Opinion
(Filed 19 April, 1944.)
1. Estoppel §§ 1, 6b: Deeds § 3: Husband and Wife § 18a —
Neither a covenant nor a representation on the part of a married woman that she is a feme sole will estop her from asserting her incapacity to convey her separate real estate without the written assent of her husband and privy examination as required by statute; and a married woman cannot by her own misrepresentation enlarge her capacity to convey an estate in land.
2. Husband and Wife § 4c: Deeds § 3 —
While G.S., 52-2, may enable a married woman ordinarily to contract and deal with her property as if she were unmarried and to be bound by estoppel; yet this statute contains a pertinent delimitation making a conveyance of real estate invalid unless with the written assent of her husband, Art. X, sec. 6, of the N.C. Constitution, and privy examination as required by law.
3. Husband and Wife §§ 4a, 18a, 18b: Deeds § 3 —
One who deals with a married woman is chargeable with knowledge of her disability, and that she can convey her real estate only in the manner prescribed by the Constitution and laws on the subject.
4. Estoppel § 1 —
Estoppel is applied against those who are capable of acting in their own right in respect of the matter at issue, and not against those under specific disability in respect of it.
5. Husband and Wife § 4a: Estoppel § 6d —
To the extent that a married woman is authorized to deal with her property as a feme sole she is liable on her contracts and subject to estoppel; but otherwise her disability may not be circumvented or the pertinent legal restrictions of coverture set at naught.
6. Estoppel § 6d: Husband and Wife § 17 —
A married woman is no more estopped by her acts in pais than by her covenant of warranty; and it is only in a case of pure tort, altogether disconnected with contract, that an estoppel against her can operate.
APPEAL by defendants from Bone, J., at November Term, 1943, of WILSON.
L. L. Davenport and A. O. Dickens for plaintiffs, appellees.
Connor, Gardner Connor for defendants, appellants.
BARNHILL, J., dissenting.
DEVIN and SEAWELL, JJ., concur in dissent.
Civil action in ejectment.
The plaintiffs, who had been married to each other, were divorced in 1936. Thereafter the feme plaintiff held herself out and did business as a single woman. On or about 1 September, 1940, she authorized her attorney, Thomas J. Moore, to sell her house and lot in the town of Wilson. Pursuant to this authorization, Moore forthwith negotiated a contract with the defendants for the purchase of the property. They were told that the feme plaintiff was unmarried, and at the time the deed was drafted, which was prior to its execution and delivery, she made the statement in the presence of one of the defendants that she was a single woman. In the deed "Birdie S. Buford" is designated "party of the first part."
The sale was consummated 21 September, 1940. In the meantime, however, the feme plaintiff had gone to Dillon, S.C., and on 15 September, she and her former husband were remarried. This fact was not disclosed to her attorney or to the defendants at the time of the execution and delivery of the deed, albeit the deed is signed "Mrs. Birdie S. Buford."

########################################

#### WHAT YOU WILL DO
Continue the court opinion on the married woman's deed from the point where it stops. The lines that come after this court opinion are separate material, unrelated to it.

########################################

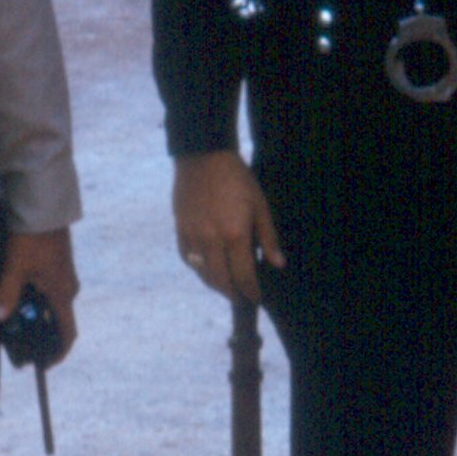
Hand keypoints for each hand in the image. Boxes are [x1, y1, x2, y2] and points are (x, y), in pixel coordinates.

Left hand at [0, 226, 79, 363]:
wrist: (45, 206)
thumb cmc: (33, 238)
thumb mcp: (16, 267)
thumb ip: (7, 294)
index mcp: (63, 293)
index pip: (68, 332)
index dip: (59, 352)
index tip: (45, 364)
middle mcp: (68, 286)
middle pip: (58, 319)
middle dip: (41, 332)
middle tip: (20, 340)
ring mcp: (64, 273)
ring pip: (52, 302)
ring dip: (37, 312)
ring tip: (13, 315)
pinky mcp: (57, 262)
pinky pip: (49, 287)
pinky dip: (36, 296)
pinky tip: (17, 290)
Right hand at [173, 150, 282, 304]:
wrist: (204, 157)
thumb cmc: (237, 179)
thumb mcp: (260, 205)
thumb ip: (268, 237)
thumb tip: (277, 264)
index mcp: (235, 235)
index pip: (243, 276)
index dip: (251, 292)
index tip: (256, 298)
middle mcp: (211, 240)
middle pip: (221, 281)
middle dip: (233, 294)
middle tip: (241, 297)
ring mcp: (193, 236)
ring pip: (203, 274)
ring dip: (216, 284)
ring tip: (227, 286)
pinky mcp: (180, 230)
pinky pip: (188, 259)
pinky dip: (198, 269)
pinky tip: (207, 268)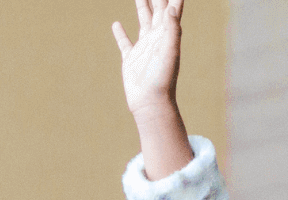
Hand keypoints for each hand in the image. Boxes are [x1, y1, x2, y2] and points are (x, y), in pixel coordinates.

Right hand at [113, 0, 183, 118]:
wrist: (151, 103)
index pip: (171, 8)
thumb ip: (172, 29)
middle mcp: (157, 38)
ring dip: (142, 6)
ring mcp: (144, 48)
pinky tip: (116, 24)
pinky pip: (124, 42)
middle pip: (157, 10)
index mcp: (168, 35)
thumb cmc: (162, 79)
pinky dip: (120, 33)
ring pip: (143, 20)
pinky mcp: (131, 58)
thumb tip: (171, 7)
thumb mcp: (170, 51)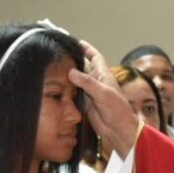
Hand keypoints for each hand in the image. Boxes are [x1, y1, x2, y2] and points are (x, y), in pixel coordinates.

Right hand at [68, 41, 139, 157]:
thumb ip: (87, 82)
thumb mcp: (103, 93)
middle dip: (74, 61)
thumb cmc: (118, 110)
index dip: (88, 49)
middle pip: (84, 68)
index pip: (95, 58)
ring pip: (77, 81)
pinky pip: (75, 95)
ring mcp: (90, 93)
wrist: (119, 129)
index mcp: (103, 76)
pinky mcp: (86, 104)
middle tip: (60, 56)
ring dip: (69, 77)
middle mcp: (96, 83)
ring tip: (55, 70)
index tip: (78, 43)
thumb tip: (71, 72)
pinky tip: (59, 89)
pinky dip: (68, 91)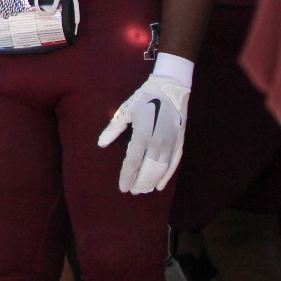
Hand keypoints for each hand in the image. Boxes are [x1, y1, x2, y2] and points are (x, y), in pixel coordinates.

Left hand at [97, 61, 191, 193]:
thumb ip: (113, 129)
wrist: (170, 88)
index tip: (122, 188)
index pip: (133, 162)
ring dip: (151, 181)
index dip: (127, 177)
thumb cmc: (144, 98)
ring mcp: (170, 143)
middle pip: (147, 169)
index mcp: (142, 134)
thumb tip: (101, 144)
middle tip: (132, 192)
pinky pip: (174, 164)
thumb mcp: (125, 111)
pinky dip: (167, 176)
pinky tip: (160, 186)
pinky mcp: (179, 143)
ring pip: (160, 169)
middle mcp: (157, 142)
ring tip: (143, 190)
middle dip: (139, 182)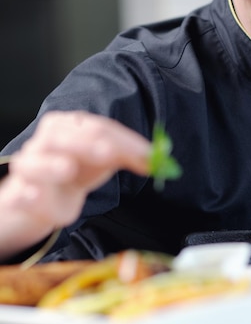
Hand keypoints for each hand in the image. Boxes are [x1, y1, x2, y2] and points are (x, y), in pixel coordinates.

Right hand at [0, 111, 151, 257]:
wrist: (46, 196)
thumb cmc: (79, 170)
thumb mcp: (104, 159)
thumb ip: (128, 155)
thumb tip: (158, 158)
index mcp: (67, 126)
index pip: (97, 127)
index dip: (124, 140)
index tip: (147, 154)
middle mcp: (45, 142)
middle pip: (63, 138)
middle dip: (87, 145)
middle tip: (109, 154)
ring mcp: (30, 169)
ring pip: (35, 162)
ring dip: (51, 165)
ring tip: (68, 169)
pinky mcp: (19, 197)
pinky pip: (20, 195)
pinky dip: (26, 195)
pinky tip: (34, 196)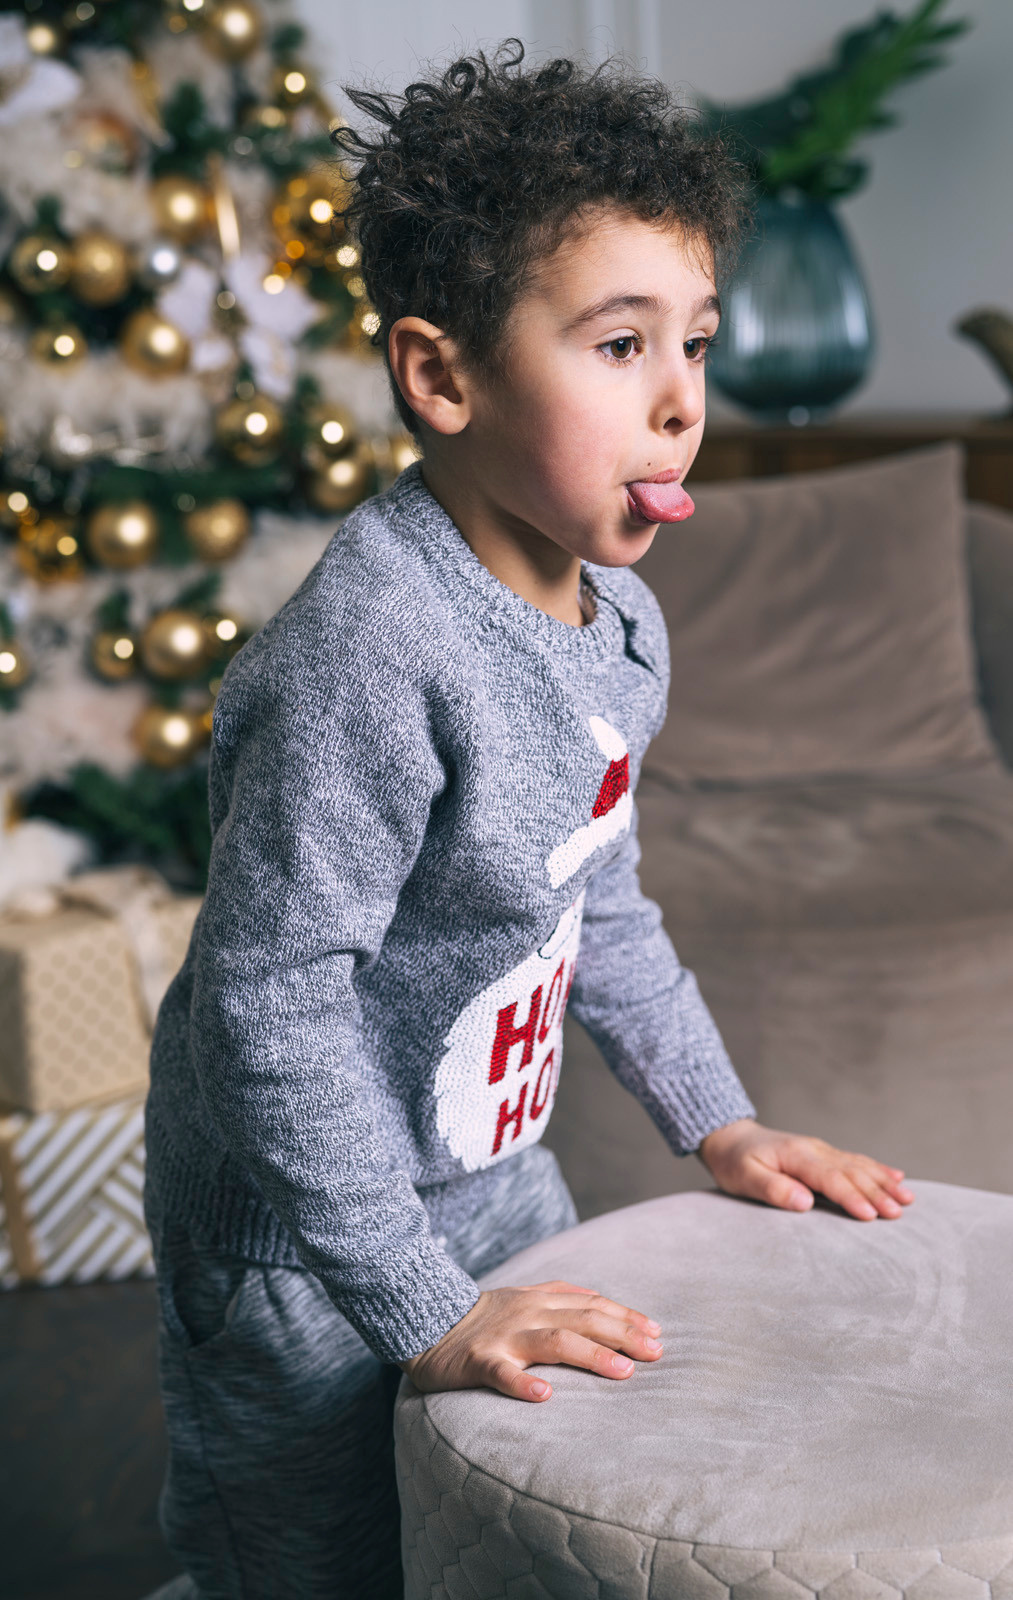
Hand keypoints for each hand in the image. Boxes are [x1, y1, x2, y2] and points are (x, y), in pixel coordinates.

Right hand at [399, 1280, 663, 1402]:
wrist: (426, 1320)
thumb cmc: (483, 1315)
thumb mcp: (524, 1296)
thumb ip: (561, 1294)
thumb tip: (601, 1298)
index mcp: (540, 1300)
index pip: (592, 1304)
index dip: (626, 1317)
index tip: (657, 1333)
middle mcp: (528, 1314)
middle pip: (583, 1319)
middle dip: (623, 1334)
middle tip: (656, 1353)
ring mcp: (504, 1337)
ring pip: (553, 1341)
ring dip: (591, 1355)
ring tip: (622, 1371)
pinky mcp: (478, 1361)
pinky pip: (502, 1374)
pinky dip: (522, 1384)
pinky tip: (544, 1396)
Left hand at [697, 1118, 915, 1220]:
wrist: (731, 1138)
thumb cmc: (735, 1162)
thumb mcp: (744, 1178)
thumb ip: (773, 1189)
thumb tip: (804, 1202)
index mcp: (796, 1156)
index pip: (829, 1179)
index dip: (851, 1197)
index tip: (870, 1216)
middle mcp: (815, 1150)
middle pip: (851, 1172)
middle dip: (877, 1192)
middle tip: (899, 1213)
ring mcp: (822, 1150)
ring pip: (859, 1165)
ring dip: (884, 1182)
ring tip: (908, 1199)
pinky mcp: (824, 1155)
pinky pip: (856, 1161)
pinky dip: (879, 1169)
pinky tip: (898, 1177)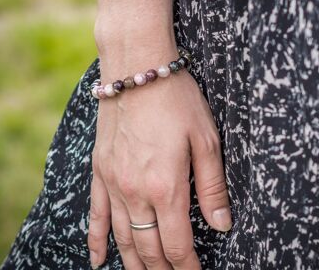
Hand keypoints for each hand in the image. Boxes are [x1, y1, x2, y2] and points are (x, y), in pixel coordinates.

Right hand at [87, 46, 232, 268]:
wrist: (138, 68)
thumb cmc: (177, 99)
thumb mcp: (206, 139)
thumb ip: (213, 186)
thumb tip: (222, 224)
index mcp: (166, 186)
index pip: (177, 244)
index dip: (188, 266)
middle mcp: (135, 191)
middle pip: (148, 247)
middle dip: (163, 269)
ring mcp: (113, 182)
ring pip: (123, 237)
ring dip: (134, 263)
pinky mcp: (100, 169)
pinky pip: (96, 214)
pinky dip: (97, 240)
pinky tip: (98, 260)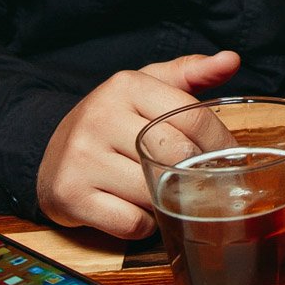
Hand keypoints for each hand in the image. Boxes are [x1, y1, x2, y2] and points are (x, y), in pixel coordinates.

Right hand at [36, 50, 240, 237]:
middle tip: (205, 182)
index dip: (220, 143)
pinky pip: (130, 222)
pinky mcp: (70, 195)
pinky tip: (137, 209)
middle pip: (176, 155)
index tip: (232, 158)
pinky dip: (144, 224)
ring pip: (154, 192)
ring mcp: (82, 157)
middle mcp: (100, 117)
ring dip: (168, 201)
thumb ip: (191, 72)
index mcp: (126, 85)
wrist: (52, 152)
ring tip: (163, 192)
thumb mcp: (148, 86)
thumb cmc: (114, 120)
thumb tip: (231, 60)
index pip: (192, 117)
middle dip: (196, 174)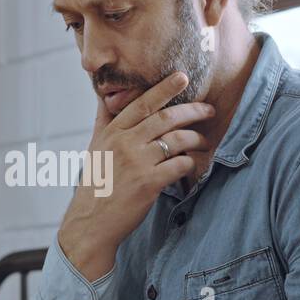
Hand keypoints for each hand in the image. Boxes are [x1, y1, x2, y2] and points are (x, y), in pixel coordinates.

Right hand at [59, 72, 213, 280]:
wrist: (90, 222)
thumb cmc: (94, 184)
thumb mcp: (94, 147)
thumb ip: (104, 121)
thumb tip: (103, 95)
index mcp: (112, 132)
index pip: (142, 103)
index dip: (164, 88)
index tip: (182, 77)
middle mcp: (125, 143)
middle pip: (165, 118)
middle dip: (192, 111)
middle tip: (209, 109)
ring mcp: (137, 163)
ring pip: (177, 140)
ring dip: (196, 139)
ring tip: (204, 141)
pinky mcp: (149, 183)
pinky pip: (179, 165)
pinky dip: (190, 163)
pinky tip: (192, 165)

########################################

#### EXERCISE RESULT
On 18 March, 1942, the feme plaintiff and her husband instituted this action to recover possession of the land, alleging that the deed of 21 September, 1940, was void, because executed by the feme plaintiff, a married woman, without the written assent of her husband or privy examination as required by law. The plaintiffs offer to make the defendants whole by accounting for the purchase money, offsetting improvements against rents, etc.
The defendants admit the allegations of the complaint in respect of the deed, but allege that they were defrauded by the plaintiffs, in that they schemingly withheld from the defendants the fact of their remarriage, and such conduct is set up as a bar to the present action. The precise denomination of the plea is estoppel in pais.
On the hearing, "it was admitted . . . that the plaintiff, Birdie S. Buford, is the owner of the land in question unless she is estopped in accordance with the allegations of the answer."
The plaintiffs' demurrer to defendants' evidence on the plea of estoppel was sustained, and the demurrer to the amended answer was not passed upon as it "raises the identical question."
From judgment in favor of plaintiffs, and retaining the cause for an accounting, etc., the defendants appeal, assigning errors.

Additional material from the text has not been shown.